Ask yourself, ‘Have I…
Determined if my patient is taking the prescribed medication correctly or even at all?
Allowed for an adequate trial—dosage and duration—of antipsychotic monotherapy?
Maximized the dosage of the current antipsychotic?
Tried at least 2 to 3 trials of a first-generation and/or second-generation antipsychotic?
Tried an adequate trial of clozapine?
Re-evaluated my patient’s diagnosis?
Considered tolerability and safety issues associated with adding another antipsychotic?
Considered drug-drug interactions that may occur as a result of adding another antipsychotic?
Considered nonpharmacologic alternatives, including psychosocial interventions?
Augmented with a nonantipsychotic medication, such as valproic acid?
Considered my patient’s ability to pay for an additional antipsychotic?
Considered whether I can monitor my patient more closely while he/she is on multiple antipsychotics?

Table 3

Theoretically beneficial antipsychotic combinations

Antipsychotic #1	Antipsychotic #2	Theoretical pharmacologic benefit	Theoretical safety/tolerability concerns
Clozapine	Olanzapine	Additional D2 receptor occupancy	Anticholinergic effects, metabolic adverse events, orthostasis, sedation
Aripiprazole	Quetiapine	D2 agonist/antagonist in addition to ‘fast on/fast off’ D2 blockade; unique 5HT activity	Sedation
Quetiapine	Olanzapine	Differing D2 blockade properties with minimal increase in EPS risk; 2 agents with structural similarity to clozapine	Anticholinergic effects, metabolic adverse events, orthostasis, sedation
Aripiprazole	Loxapine	D2 agonist/antagonist plus a typical antipsychotic that has atypical properties at low doses; 2 agents thought to not potentiate weight gain	Orthostasis, sedation
D2: dopamine; 5HT: serotonergic; EPS: extrapyramidal symptoms

Safety/tolerability

Reduced dosages. Combining antipsychotics may allow you to increase treatment efficacy and improve patient tolerability. Lower dosages of 2 antipsychotics may cause fewer side effects than a high dosage of 1 antipsychotic.
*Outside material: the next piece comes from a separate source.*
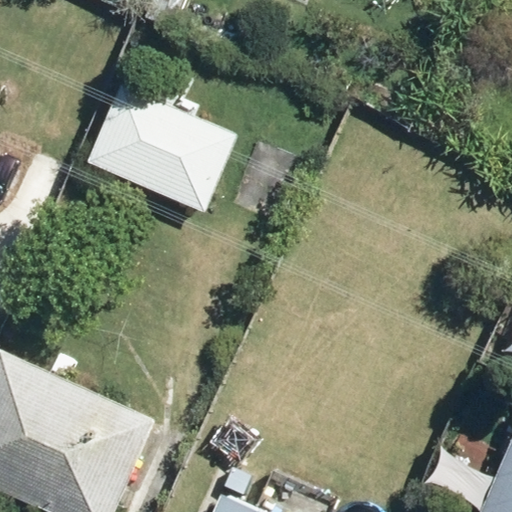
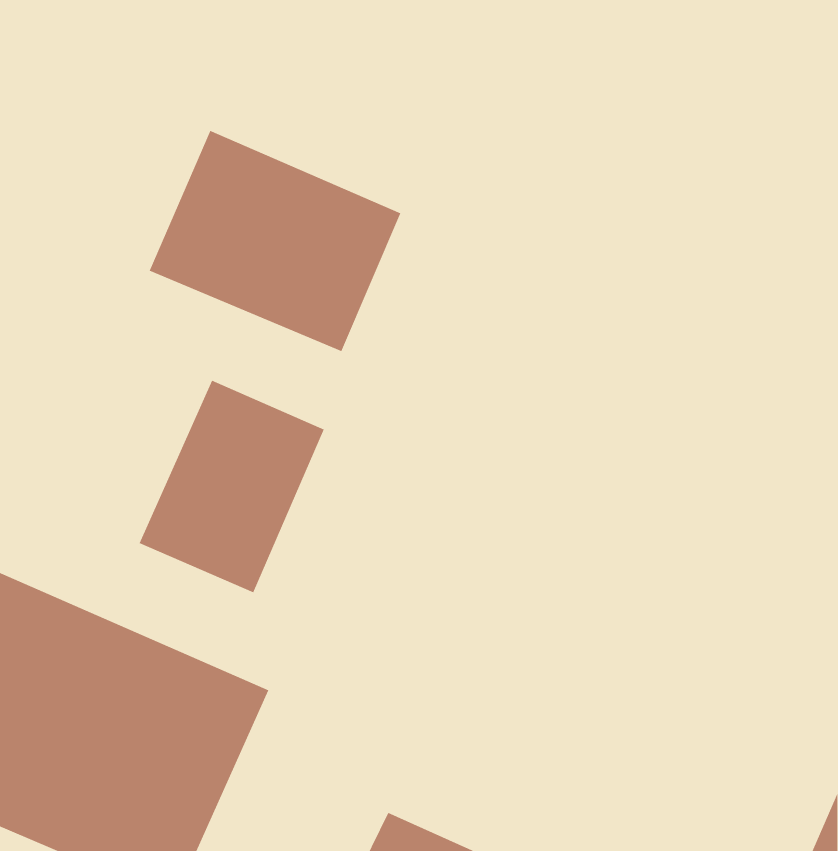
building: none -> [139,380,325,593]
For example, case reports and retrospective studies^26,27 suggest that adding aripiprazole to clozapine may improve antipsychotic efficacy and reduce metabolic adverse events in treatment-resistant patients. In these cases, clozapine dosages were lower than those usually used in patients with schizophrenia.

Metabolic effects. Carefully weigh the propensity of some antipsychotics to induce weight gain, hyperlipidemia, or glucose dysregulation if you plan to use these agents as part of a polypharmacy regimen. Among SGAs, clozapine and olanzapine are associated with the highest risks of metabolic adverse effects, followed by quetiapine and risperidone. Aripiprazole and ziprasidone are less likely than other SGAs to cause these effects.²⁸

A recent study found a higher incidence of metabolic syndrome in patients receiving antipsychotic polypharmacy. The increased incidence was linked to demographics and clinical risk factors, however, and was not independently associated with the use of multiple antipsychotics.²⁹

Because evidence is scarce and inconclusive, the risk of metabolic adverse events is unknown when antipsychotics are combined. Exercise caution when combining antipsychotics—particularly those known to cause adverse metabolic effects—in case the risk is additive.